Después de
la muerte del General Lavalle, los soldados correntinos que
aún le acompañaban decidieron regresar a su terruño,
cruzando el Chaco, despoblado y peligroso. Vencidos y
pobres, contando sólo con sus flacos caballos, se pusieron
en marcha a través de los bosques imponentes, llevando unos
indios tobas como baquianos y a don Eugenio Ramírez, como
oficial de vanguardia.
A medida
que el grupo se internaba en el corazón de la selva, los
víveres se hacían más escasos; y algunos soldados se vieron
en el trance de matar sus caballos, para aplacar el hambre,
lo cual significaba quedarse a pie.
Habían
realizado apenas la mitad de su camino, y casi todos los
soldados iban ya sin cabalgadura.
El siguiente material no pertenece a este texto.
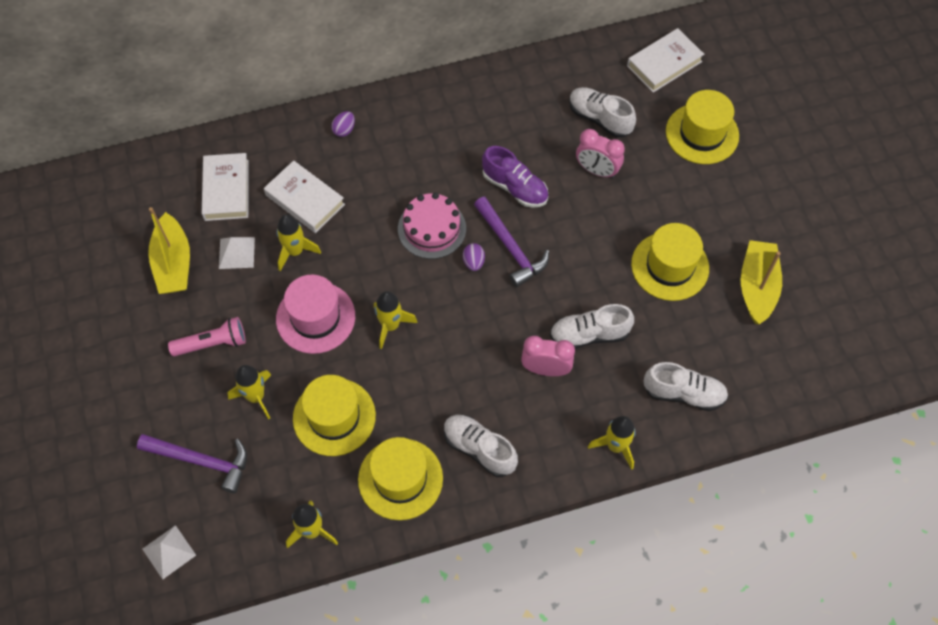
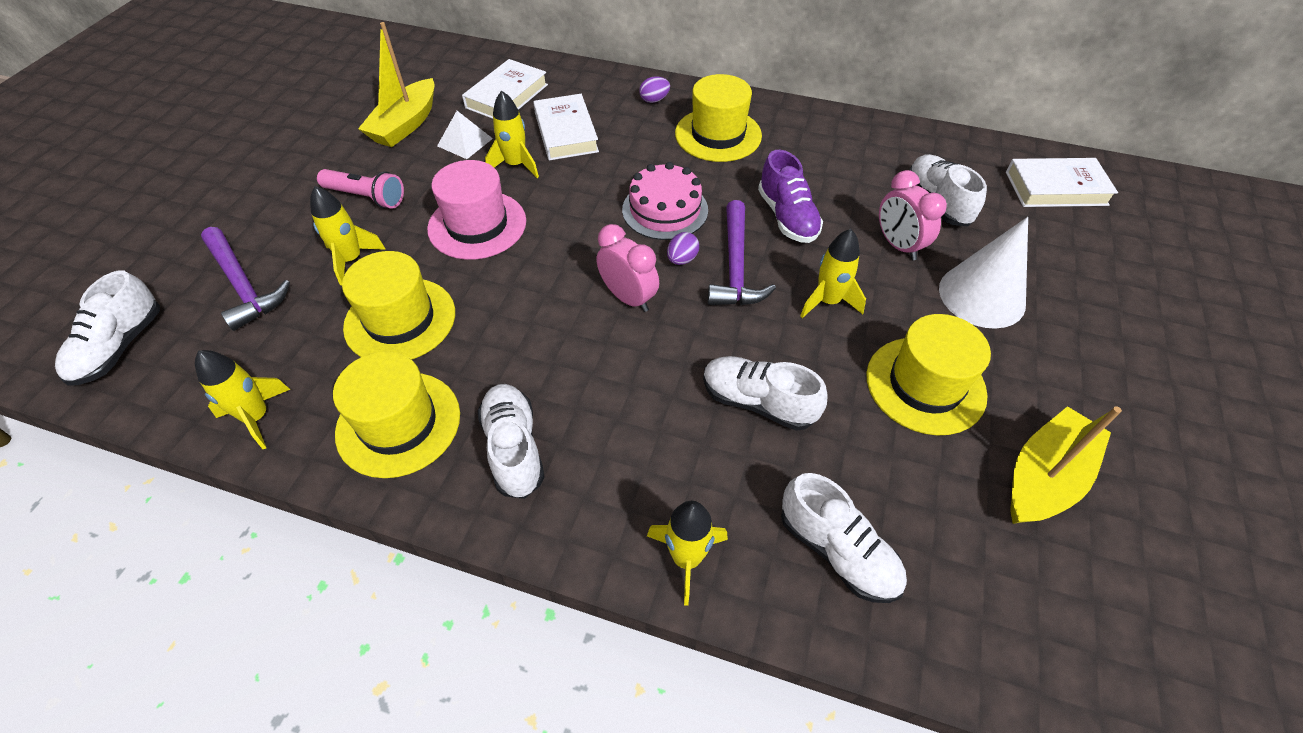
camera: 35 degrees right, 10 degrees down
white pyramid [143,525,196,579] -> white shoe [55,270,160,386]
yellow rocket [374,291,418,349] -> yellow rocket moved to [800,229,866,318]
pink clock [521,336,575,376] -> pink clock moved to [596,224,659,312]
yellow hat [666,90,739,164] -> yellow hat moved to [675,74,762,162]
none -> white cone [939,217,1028,329]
Acosados por las fieras y
más aún por el hambre, devoraban el cuero de los caballos
sacrificados, y sólo la desesperación les acompañaban en la
selva enorme. En pleno bosque encontraron un grupo de indios
tobas, y les preguntaron cuándo llegarían a la costa del
río, frente a Corrientes. Los indios contestaron “mañana,
mañana, mañana, mañana”, lo cual significaba que alcanzarían
la ansiada orilla cuatro días después.
Reanimados
con esta noticia siguieron la marcha y llegaron el día
señalado, al paraje denominado San Fernando.
Con los
harapos que aún los cubrían, hicieron unas banderas que
colocaron en las copas más altas de los árboles de aquel
solitario lugar. Un barco vio la señal, pero confundiéndolos
con los indios, no se acercó a los míseros soldados y
regresó a Corrientes con la novedad “de que una indiada
estaba en la orilla opuesta, lista para asaltar el pueblo”.
El
Gobernador Pedro Ferré, sospechando que se tratara, no de un
malón, sino de los soldados correntinos de Lavalle, envió
una comisión con viveres, ropas y medicinas, la encontró y
auxilió a los esforzados militares unitarios.